Öl finanziert Gewaltkonflikte
"Der
Erfolg des Doba-Projekts wird vielmehr an der Reduzierung der Armut
gemessen werden als an den Barrel von gefördertem Öl oder den Millionen
von Dollar aus Ölexporten aus dem Tschad", hieß es 2000 von der
Weltbank. BICC zufolge werden die Einnahmen aus der Förderung aber nur
unzureichend in Entwicklungssektoren wie Gesundheit oder Bildung
investiert. Die in der Region lebende Bevölkerung leide zudem unter
produktionsbedingten Umweltschäden. Außerdem analysiert BICC, wie die
Öleinnahmen Konfliktpotenziale rund um die Förderstätten beeinflussen
und wie sie Gewaltkonflikte direkt finanzieren.
Ökonomische und ökologische Belastungen
"Im Rahmen des Projekts wurden mehr Ölbrunnen gebohrt und mehr Land eingenommen als geplant. Leute werden umgesiedelt. Die Vorstellungen über die Höhe von Entschädigungen zwischen der Zivilgesellschaft und den Ölkonzernen klaffen jedoch weit auseinander", meint Guesnet gegenüber pressetext. Pro Mangobaum sei die Industrie beispielsweise bereit gewesen, sechs Dollar zu zahlen, denen ein geforderter Wert von 1.600 Dollar gegenüberstand.
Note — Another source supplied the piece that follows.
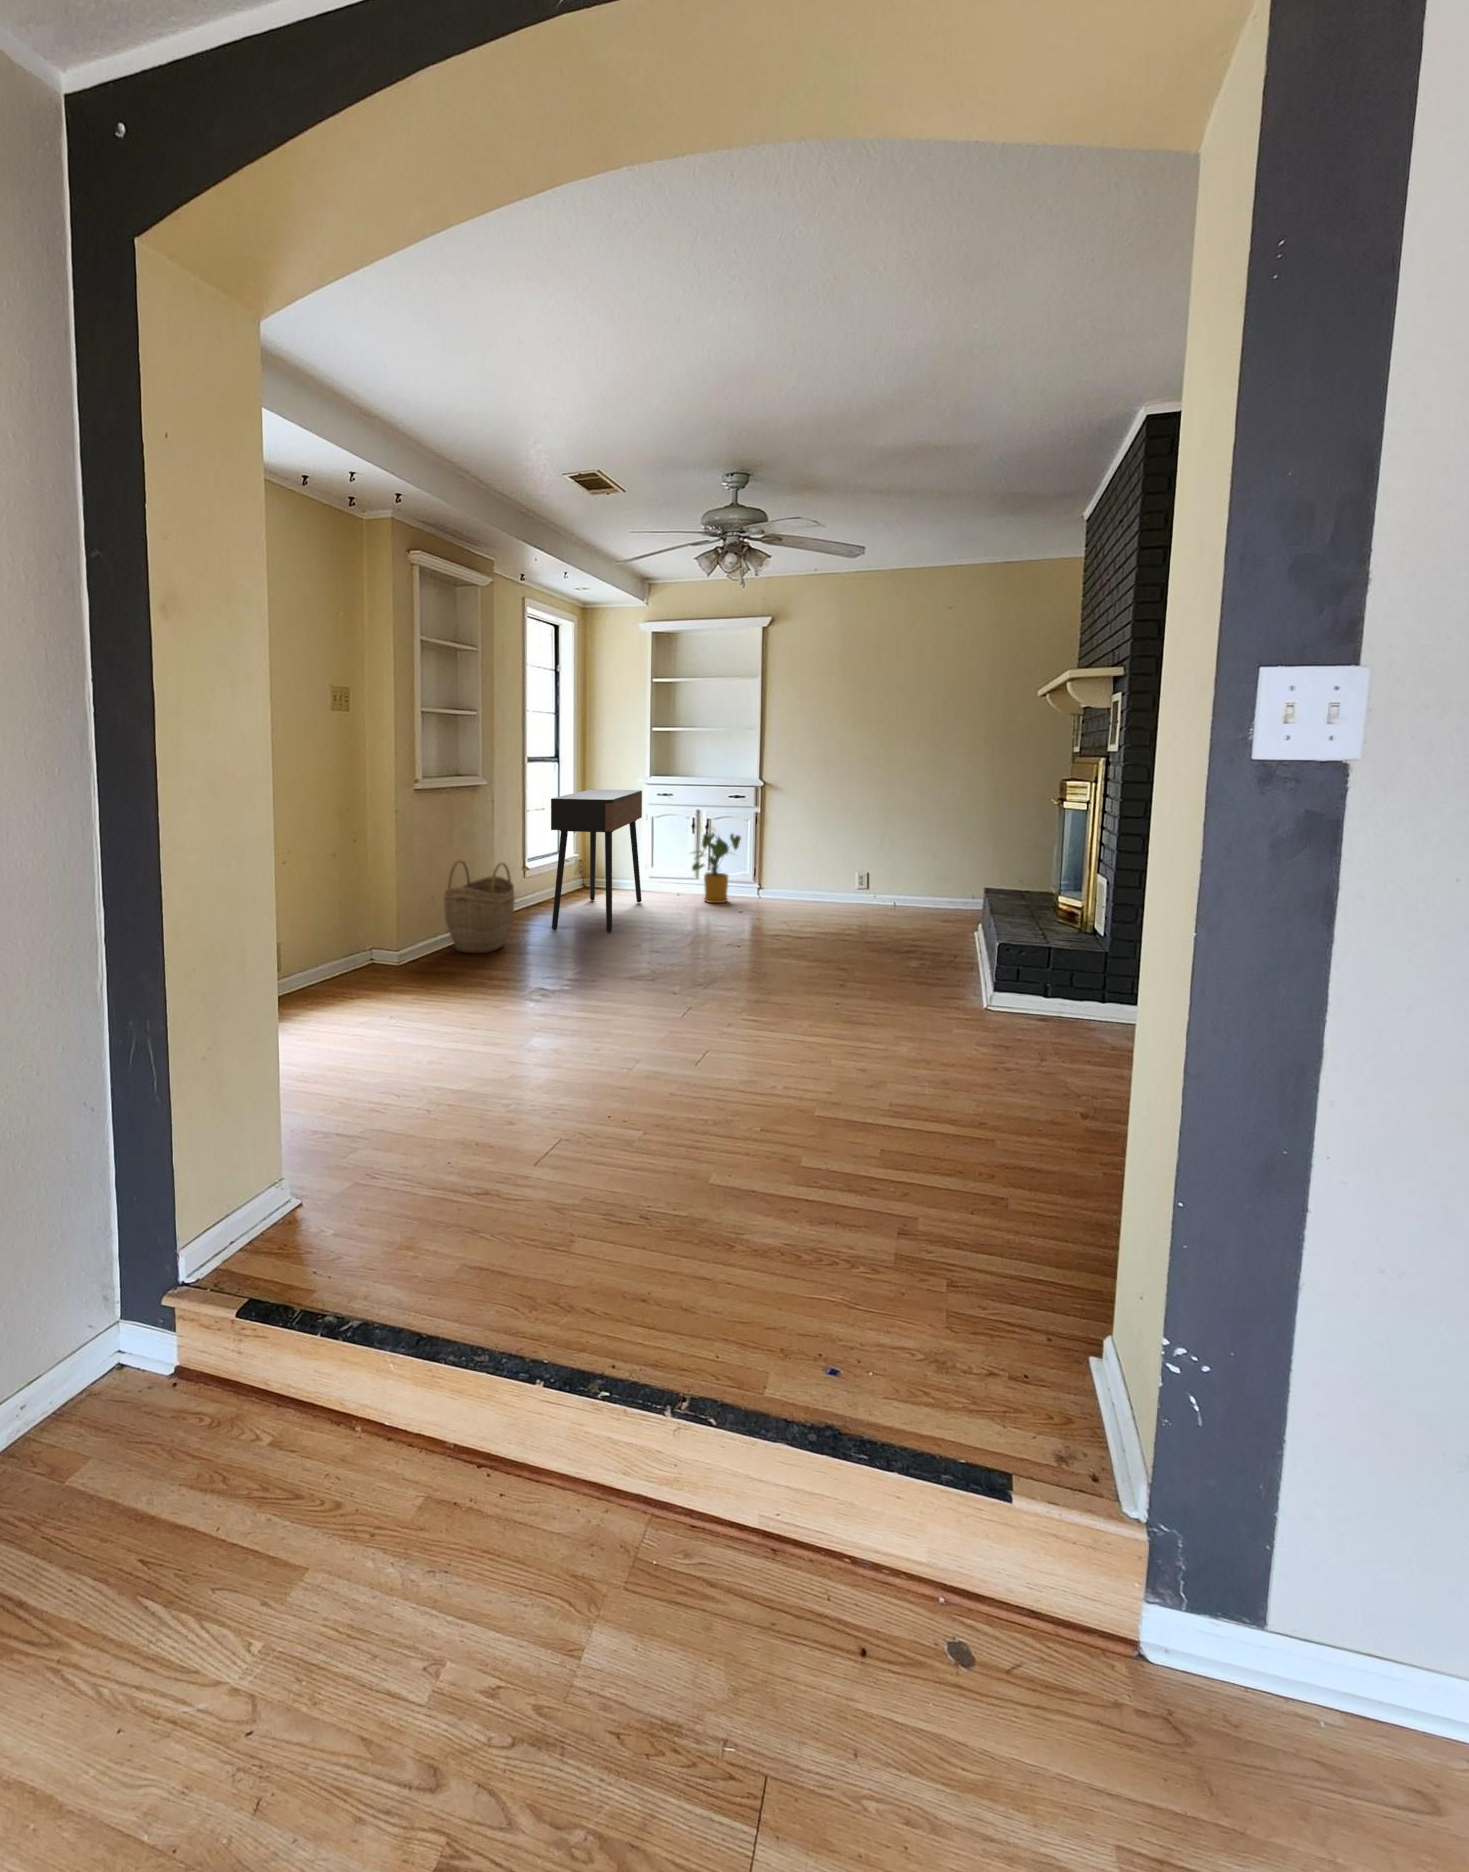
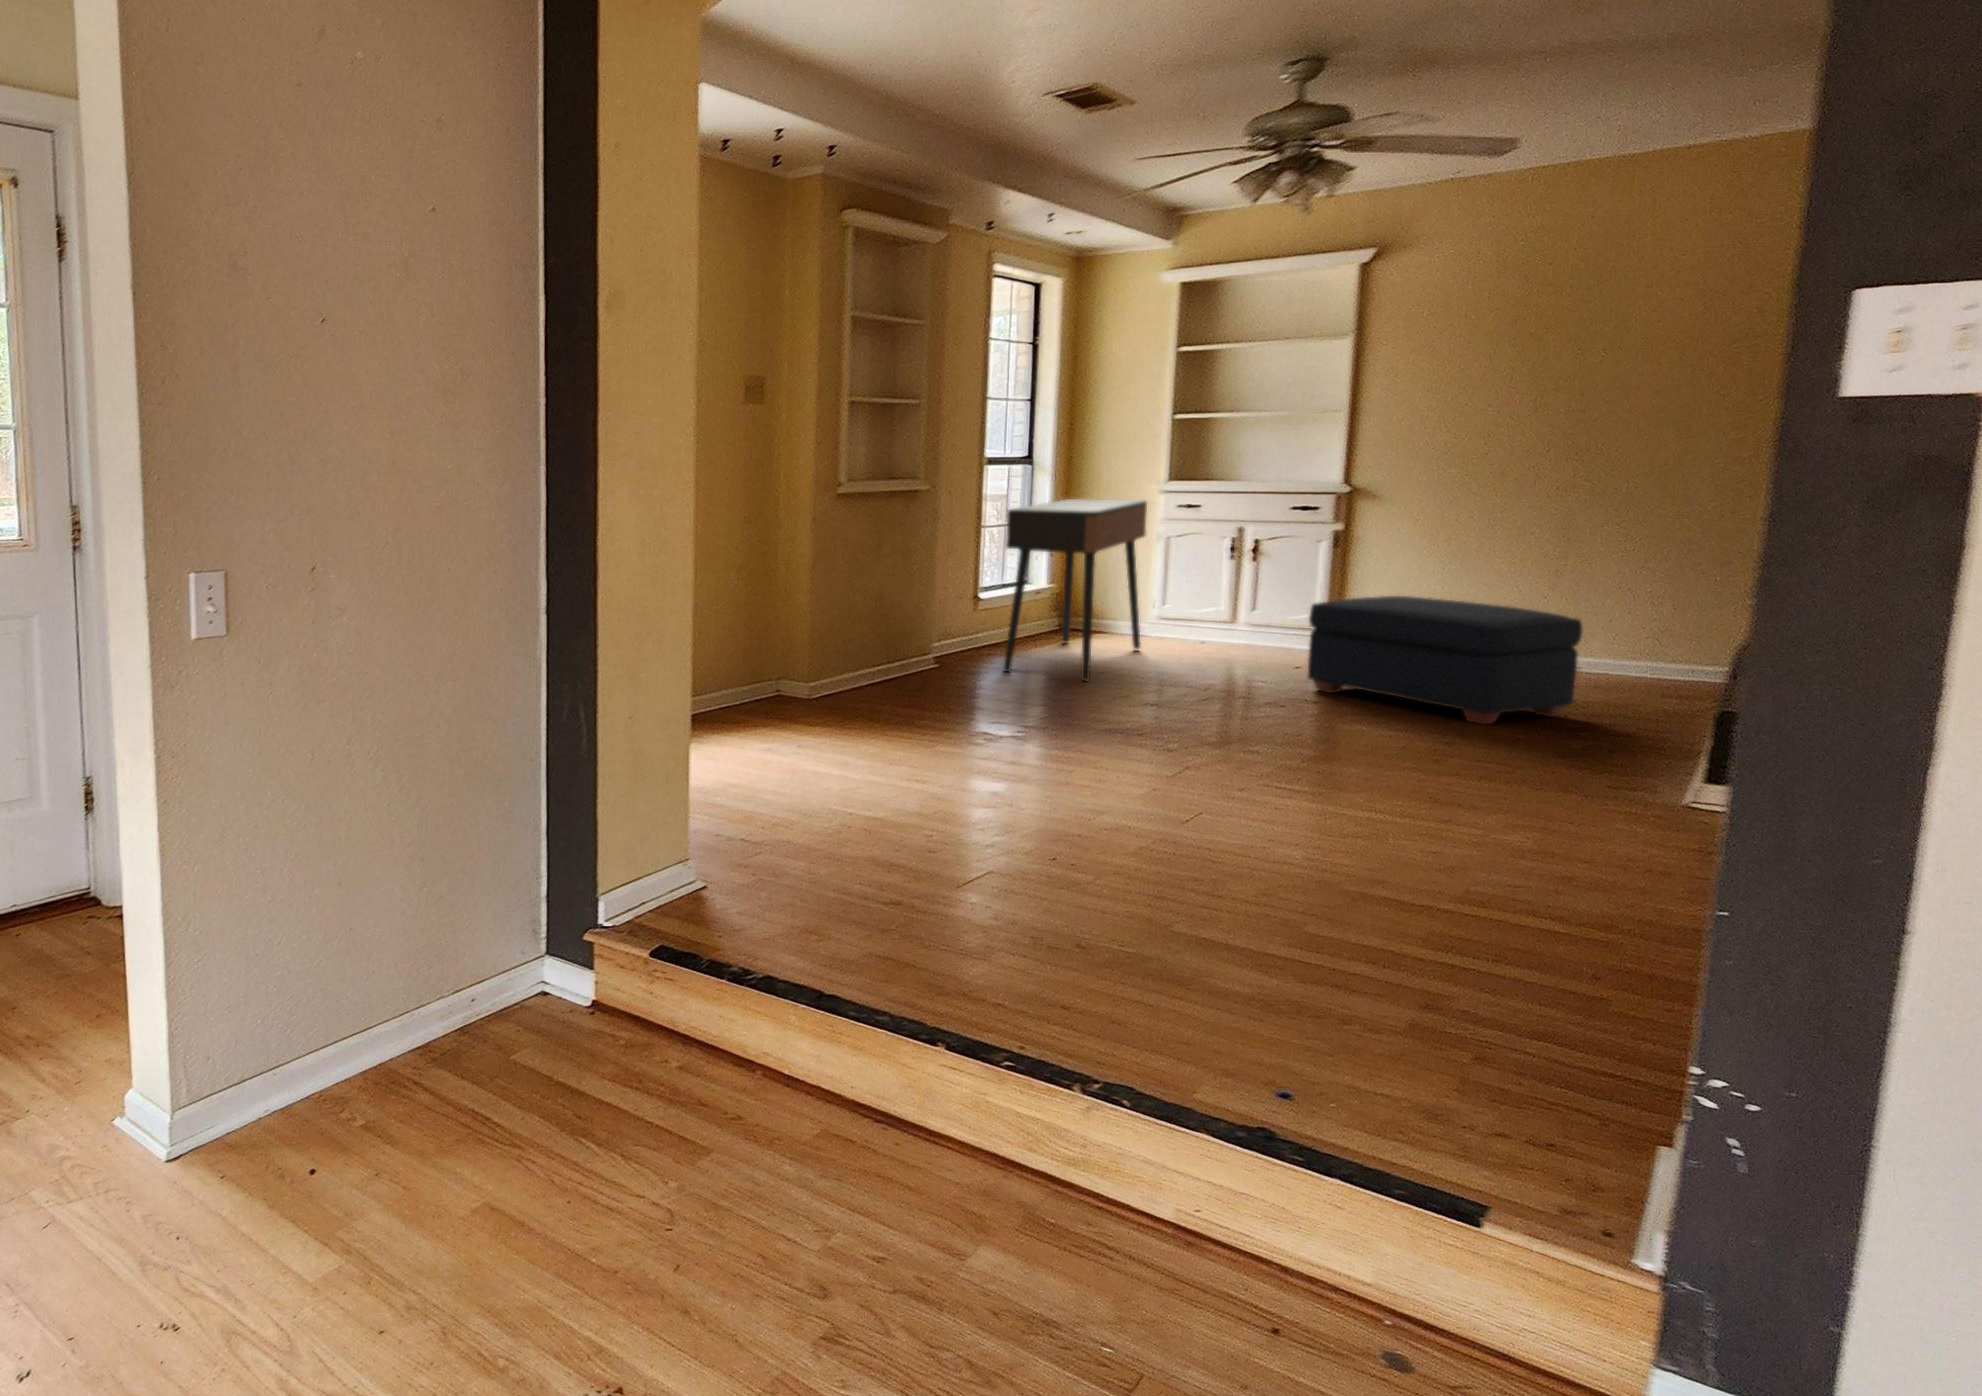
house plant: present [692,833,741,903] -> none [1218,560,1313,659]
ottoman: none [744,855,884,941] -> present [1308,596,1583,724]
woven basket: present [444,860,515,953] -> none [862,580,953,690]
"Die Bevölkerung leidet unter Belastungen wie einer erhöhten Staubentwicklung, nicht beseitigten und toxischen Abfällen sowie einem erhöhten Wasserverbrauch", erläutert die Expertin. Industriefahrzeuge verkehren auf Trassen, da die Straßen nicht geteert worden seien. Gegen den Staub gehe man mit Wasser vor, zählt Guesnet eine Reihe von Schäden auf. Statt der Bevölkerung profitiere die Erdölindustrie von einem Entwicklungsprojekt. Die Weltbank sei damit kläglich gescheitert.